===== Record list

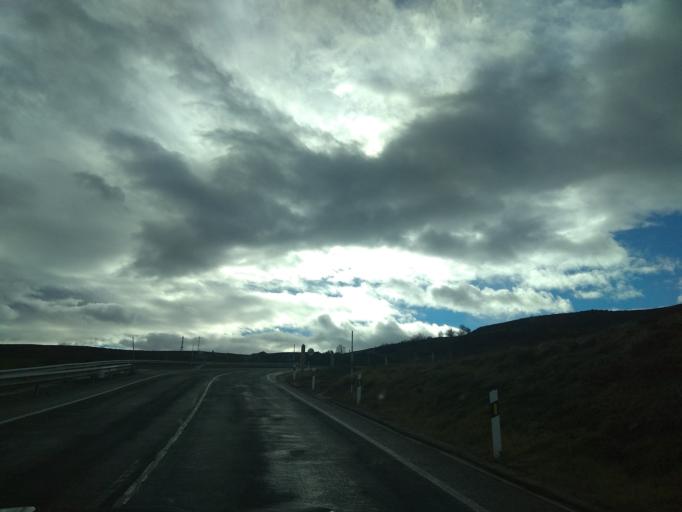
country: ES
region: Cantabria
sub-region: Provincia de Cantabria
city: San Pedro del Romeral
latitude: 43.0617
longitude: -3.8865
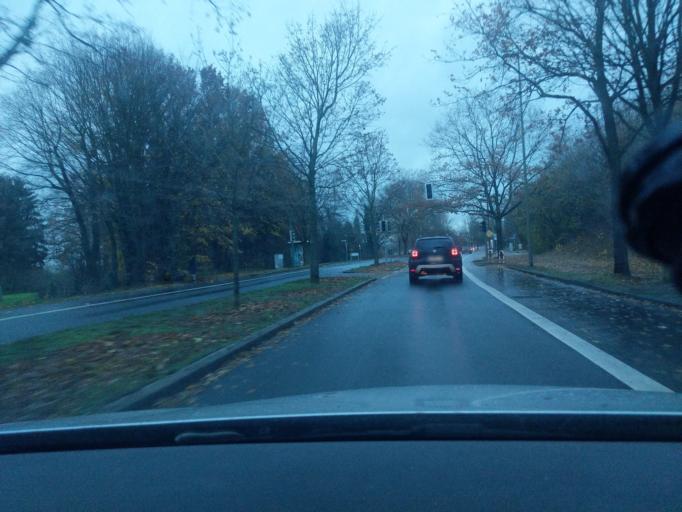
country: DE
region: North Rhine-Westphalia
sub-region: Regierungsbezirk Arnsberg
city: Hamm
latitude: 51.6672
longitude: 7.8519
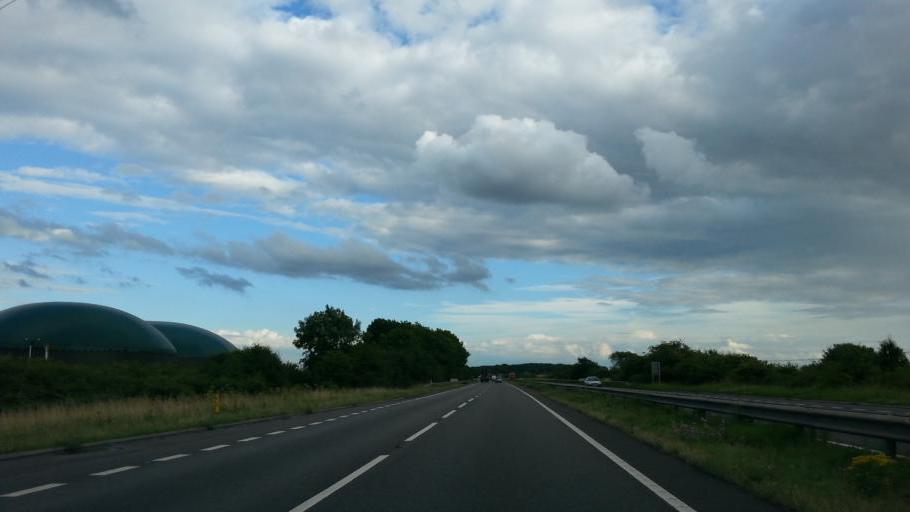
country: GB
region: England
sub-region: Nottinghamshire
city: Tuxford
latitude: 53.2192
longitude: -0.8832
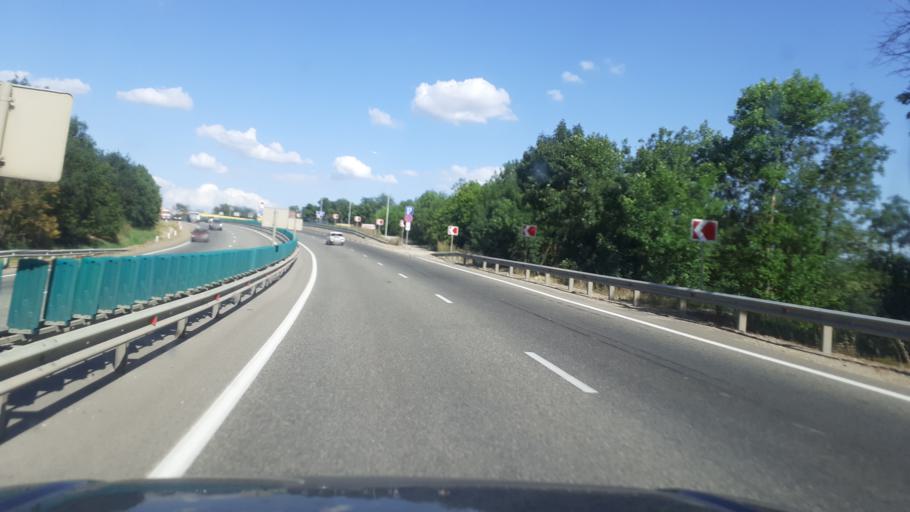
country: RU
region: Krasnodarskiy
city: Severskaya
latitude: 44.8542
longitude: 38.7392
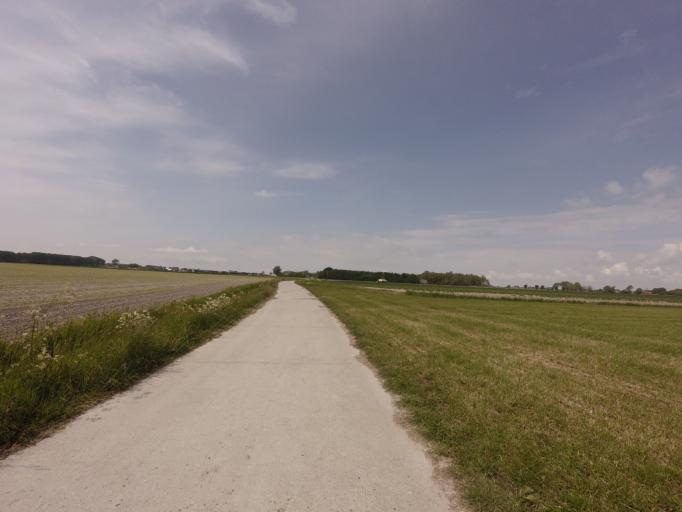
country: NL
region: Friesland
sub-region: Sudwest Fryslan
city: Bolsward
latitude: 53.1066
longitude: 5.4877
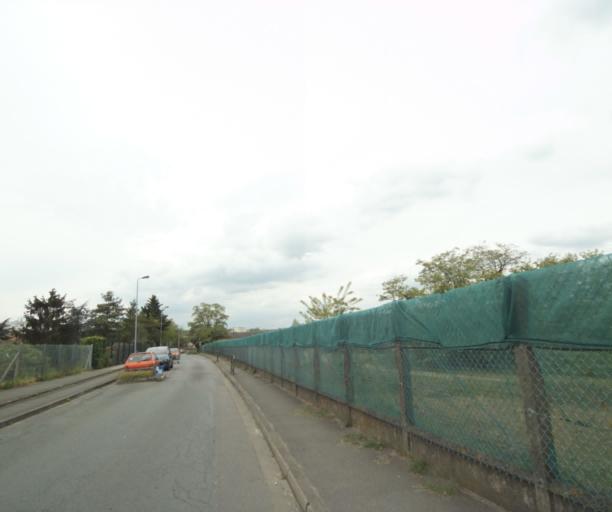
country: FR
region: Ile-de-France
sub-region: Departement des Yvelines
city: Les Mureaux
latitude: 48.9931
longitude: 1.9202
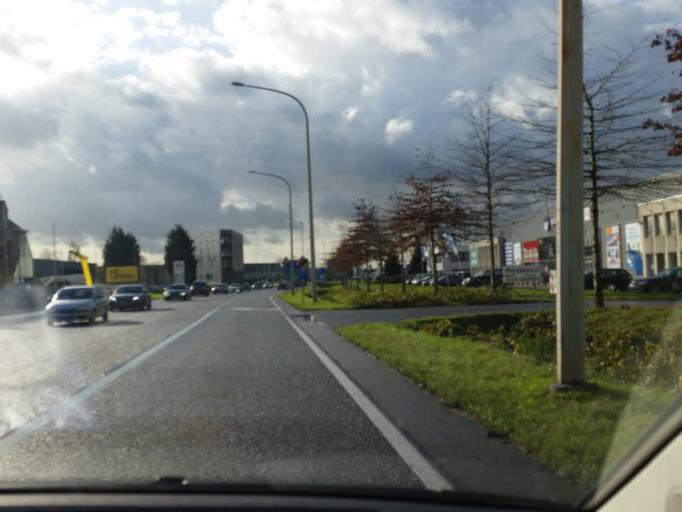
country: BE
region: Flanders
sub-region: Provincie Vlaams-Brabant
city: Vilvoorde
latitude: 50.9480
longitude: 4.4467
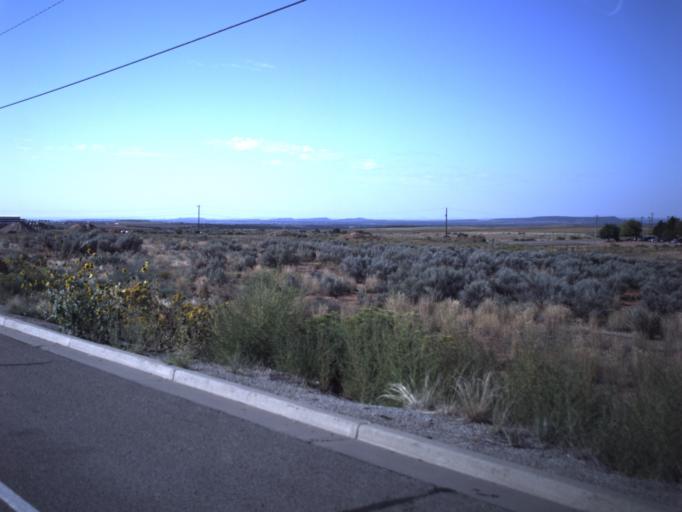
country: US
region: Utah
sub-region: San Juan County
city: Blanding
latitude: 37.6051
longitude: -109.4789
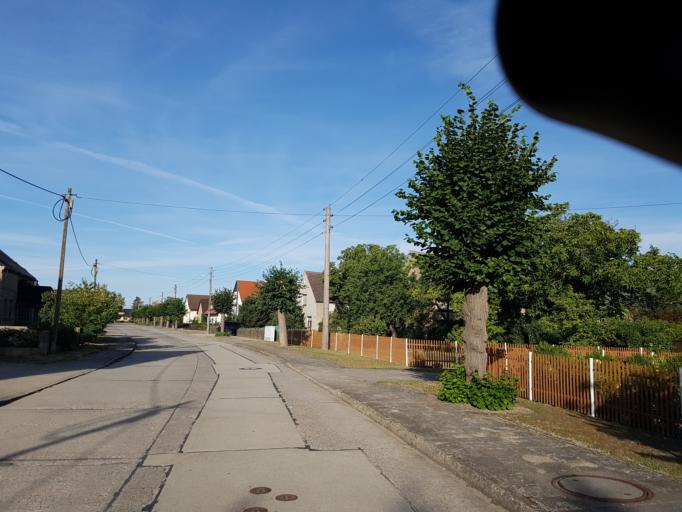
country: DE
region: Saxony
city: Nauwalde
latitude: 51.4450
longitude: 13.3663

==========
===== Record list

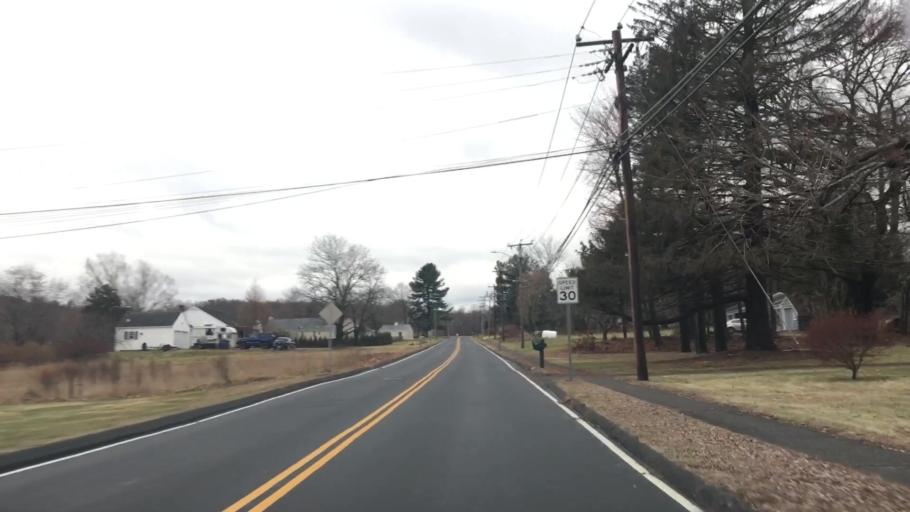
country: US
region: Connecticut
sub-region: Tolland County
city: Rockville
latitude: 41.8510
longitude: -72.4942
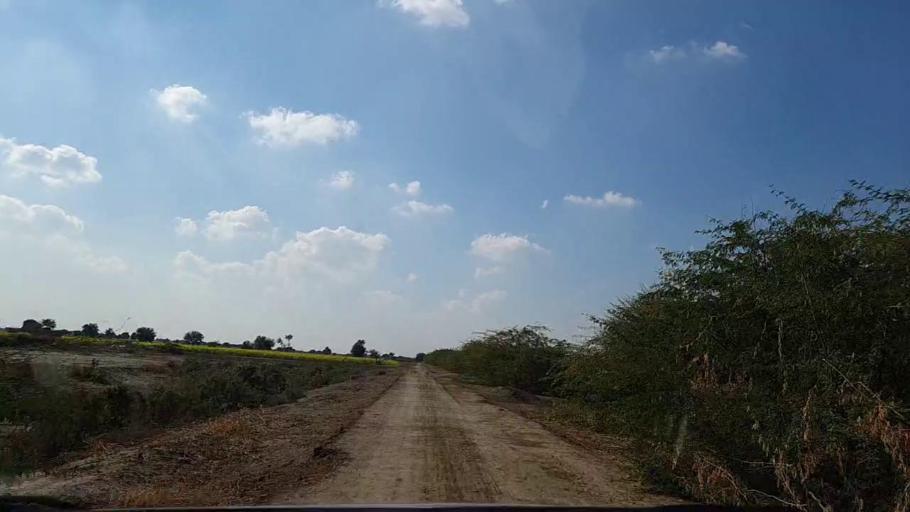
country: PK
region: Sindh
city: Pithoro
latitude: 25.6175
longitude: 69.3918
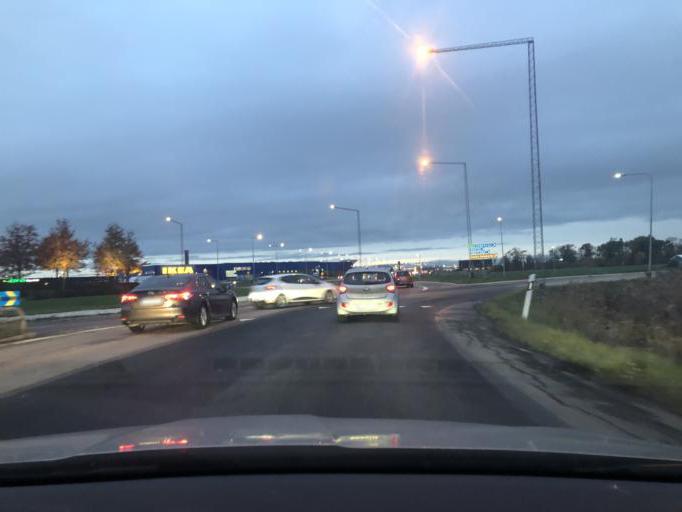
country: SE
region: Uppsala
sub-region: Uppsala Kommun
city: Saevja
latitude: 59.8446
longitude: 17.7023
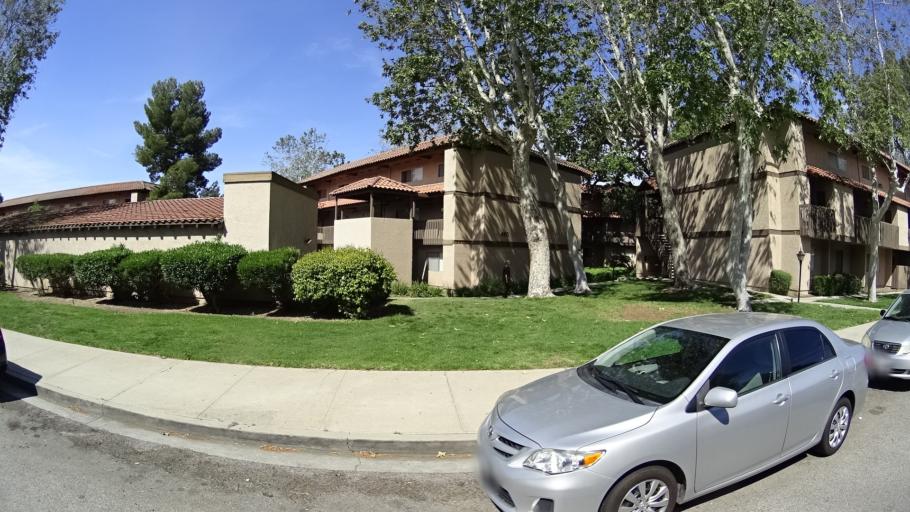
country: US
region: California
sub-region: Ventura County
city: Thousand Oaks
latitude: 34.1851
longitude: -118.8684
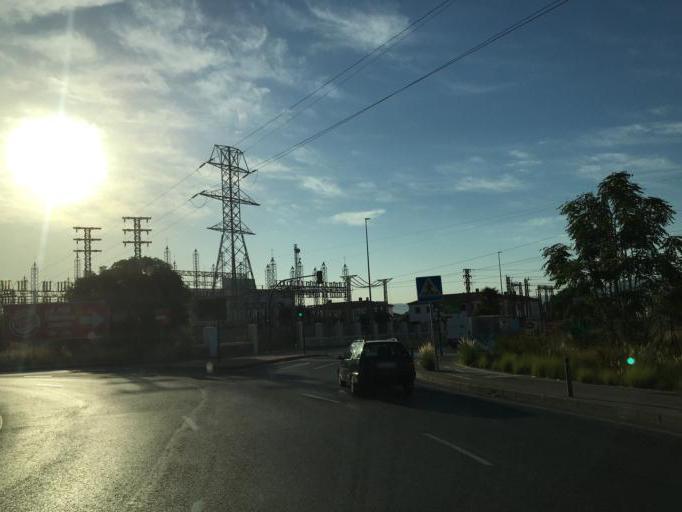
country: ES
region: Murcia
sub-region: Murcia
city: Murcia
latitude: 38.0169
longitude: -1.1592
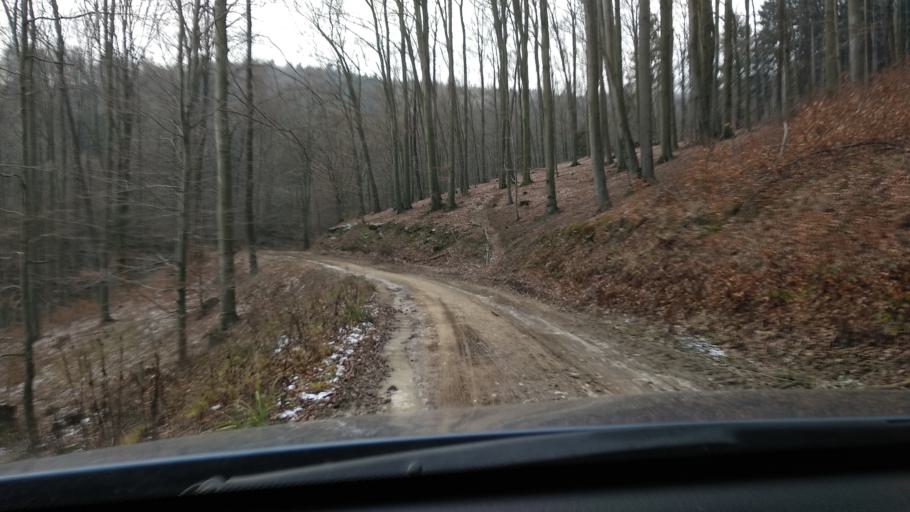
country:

==========
===== Record list

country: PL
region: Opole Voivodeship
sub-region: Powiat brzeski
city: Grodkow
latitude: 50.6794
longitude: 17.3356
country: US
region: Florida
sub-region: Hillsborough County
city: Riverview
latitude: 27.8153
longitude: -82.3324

==========

Required task: Retype the data above from the line containing "city: Blanding" through the line containing "latitude: 51.4450", both included, with no changes. Omit the pictures from your answer.

Exercise result:
city: Blanding
latitude: 37.6051
longitude: -109.4789
country: DE
region: Saxony
city: Nauwalde
latitude: 51.4450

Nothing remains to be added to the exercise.